▶ [GIVEN EXERCISE]
Lay out the entries between the lines holding "Rendered at 1241 by 1754 pixels." and "text En este", inclusive, as a two-column CSV with the headers instruction and response, one row per entry. Place each field in quotation marks and turn its line breaks into spaces.

(Listings of layout items with their boxes)
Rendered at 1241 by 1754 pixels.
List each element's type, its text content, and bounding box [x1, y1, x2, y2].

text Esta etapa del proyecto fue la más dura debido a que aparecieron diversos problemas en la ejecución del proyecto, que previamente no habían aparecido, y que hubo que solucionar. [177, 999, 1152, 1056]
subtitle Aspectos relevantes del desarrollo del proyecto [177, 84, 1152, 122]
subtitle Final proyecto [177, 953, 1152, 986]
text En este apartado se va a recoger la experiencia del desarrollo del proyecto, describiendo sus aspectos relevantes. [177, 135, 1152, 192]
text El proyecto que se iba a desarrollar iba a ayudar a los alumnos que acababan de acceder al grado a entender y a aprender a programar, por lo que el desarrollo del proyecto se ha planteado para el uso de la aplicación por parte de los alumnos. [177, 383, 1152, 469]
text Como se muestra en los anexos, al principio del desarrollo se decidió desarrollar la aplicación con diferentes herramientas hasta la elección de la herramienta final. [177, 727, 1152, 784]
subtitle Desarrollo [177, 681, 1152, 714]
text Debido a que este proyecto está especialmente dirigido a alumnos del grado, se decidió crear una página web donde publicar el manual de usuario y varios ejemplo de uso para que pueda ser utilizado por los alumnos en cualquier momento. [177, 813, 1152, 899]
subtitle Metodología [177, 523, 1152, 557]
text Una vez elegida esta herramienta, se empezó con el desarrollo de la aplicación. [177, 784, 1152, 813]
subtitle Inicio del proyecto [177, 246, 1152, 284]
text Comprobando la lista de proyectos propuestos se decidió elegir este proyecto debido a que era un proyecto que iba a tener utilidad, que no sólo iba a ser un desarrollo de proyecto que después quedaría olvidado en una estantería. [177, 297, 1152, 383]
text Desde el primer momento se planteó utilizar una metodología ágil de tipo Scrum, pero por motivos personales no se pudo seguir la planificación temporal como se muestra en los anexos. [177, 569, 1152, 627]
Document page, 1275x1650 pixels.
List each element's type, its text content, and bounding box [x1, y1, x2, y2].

==

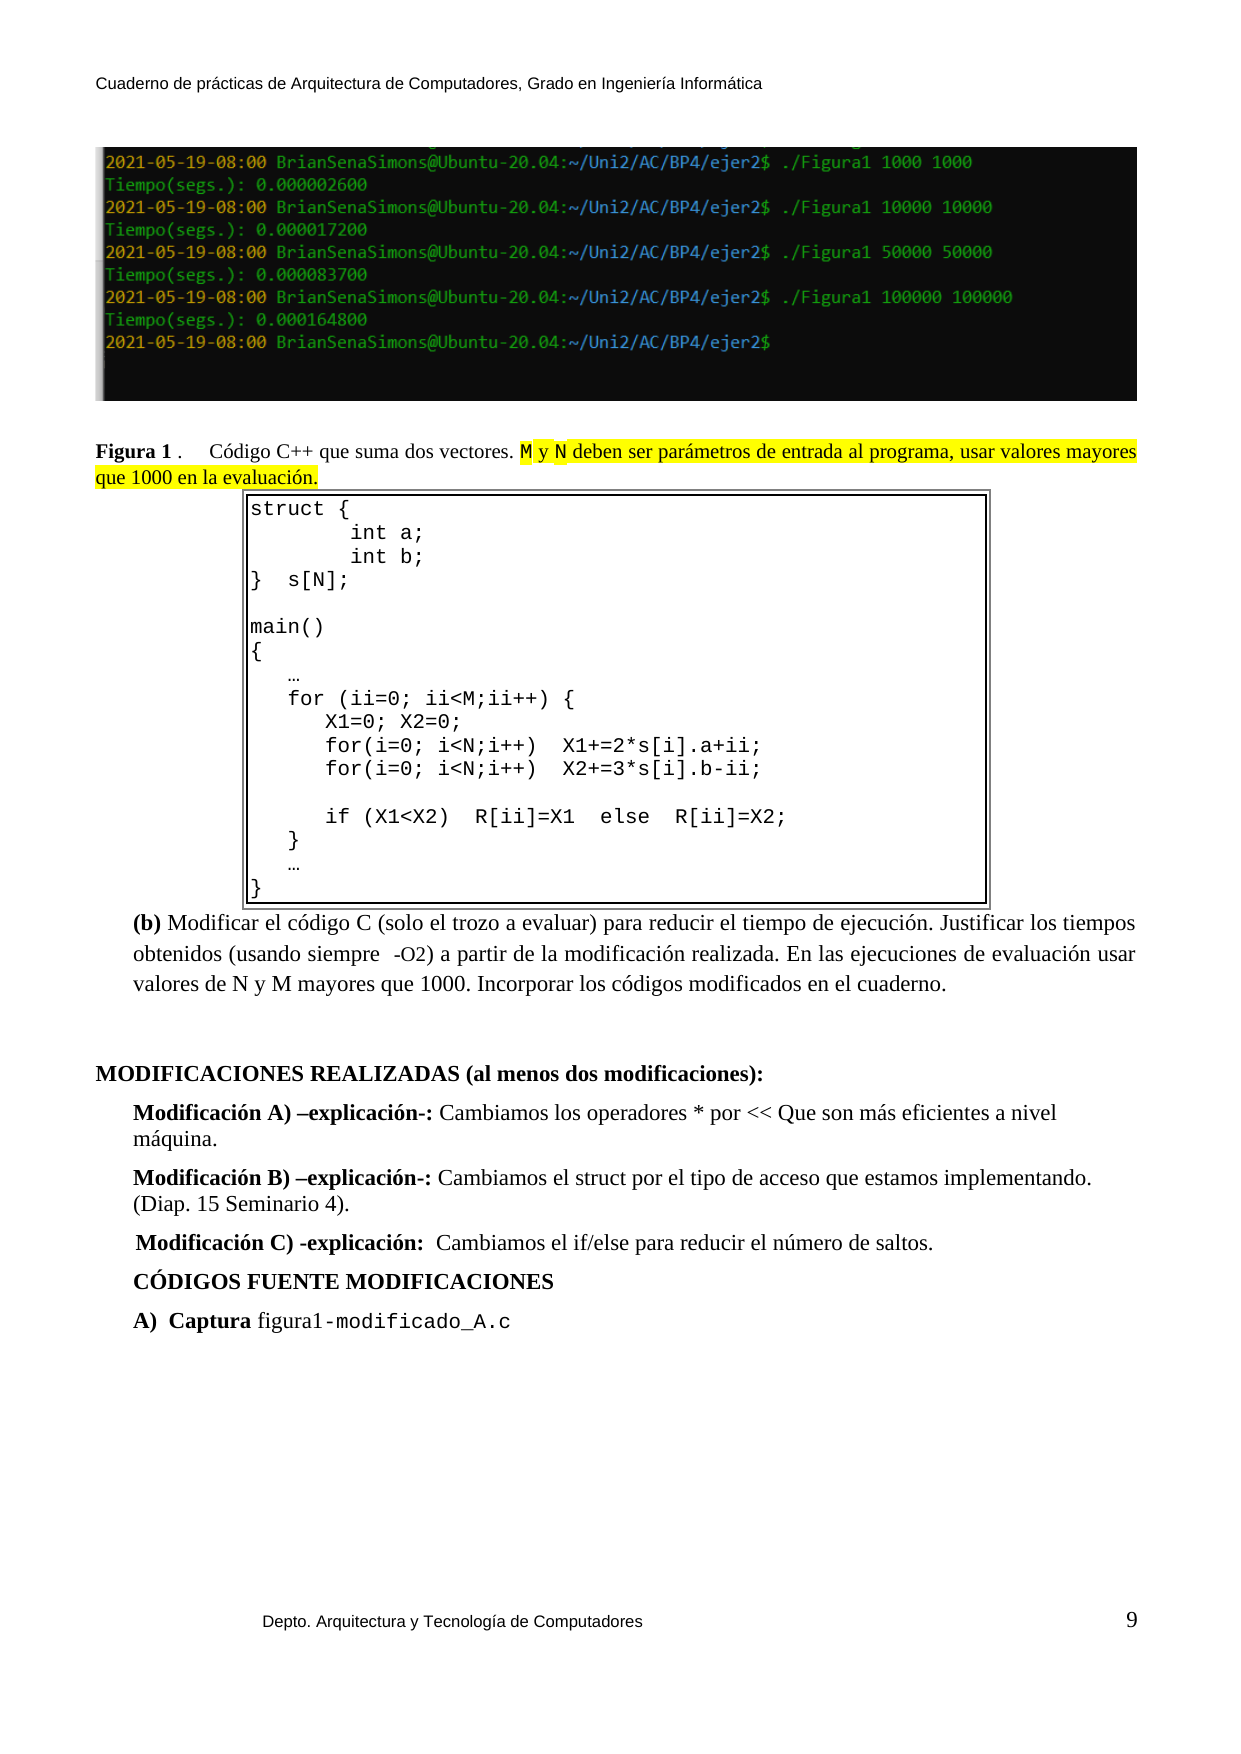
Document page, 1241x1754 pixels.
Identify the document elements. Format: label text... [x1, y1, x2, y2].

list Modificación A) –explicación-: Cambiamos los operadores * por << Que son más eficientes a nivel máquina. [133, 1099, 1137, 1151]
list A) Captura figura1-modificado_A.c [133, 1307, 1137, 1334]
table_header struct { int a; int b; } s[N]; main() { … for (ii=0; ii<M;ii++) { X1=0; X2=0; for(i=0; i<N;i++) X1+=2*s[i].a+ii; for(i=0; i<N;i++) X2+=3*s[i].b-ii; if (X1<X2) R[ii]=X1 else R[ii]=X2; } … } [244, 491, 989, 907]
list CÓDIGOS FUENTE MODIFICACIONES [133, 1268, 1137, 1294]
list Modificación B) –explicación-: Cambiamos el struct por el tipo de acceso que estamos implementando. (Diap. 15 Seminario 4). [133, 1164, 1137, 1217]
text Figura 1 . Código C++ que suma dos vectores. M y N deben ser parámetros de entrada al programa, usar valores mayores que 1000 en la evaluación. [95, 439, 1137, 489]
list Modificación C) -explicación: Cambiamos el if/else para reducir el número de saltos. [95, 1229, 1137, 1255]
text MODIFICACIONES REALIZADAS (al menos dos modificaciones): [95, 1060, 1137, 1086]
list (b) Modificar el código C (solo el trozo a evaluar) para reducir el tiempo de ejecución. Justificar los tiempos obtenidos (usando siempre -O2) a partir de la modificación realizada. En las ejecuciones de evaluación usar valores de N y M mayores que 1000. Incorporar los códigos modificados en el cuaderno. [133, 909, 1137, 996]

▶ [TASK RESULT]
instruction,response
"Rendered at 1241 by 1754 pixels. List each element's type, its text content, and bounding box [x1, y1, x2, y2].","text Esta etapa del proyecto fue la más dura debido a que aparecieron diversos problemas en la ejecución del proyecto, que previamente no habían aparecido, y que hubo que solucionar. [177, 999, 1152, 1056] subtitle Aspectos relevantes del desarrollo del proyecto [177, 84, 1152, 122] subtitle Final proyecto [177, 953, 1152, 986] text En este apartado se va a recoger la experiencia del desarrollo del proyecto, describiendo sus aspectos relevantes. [177, 135, 1152, 192]"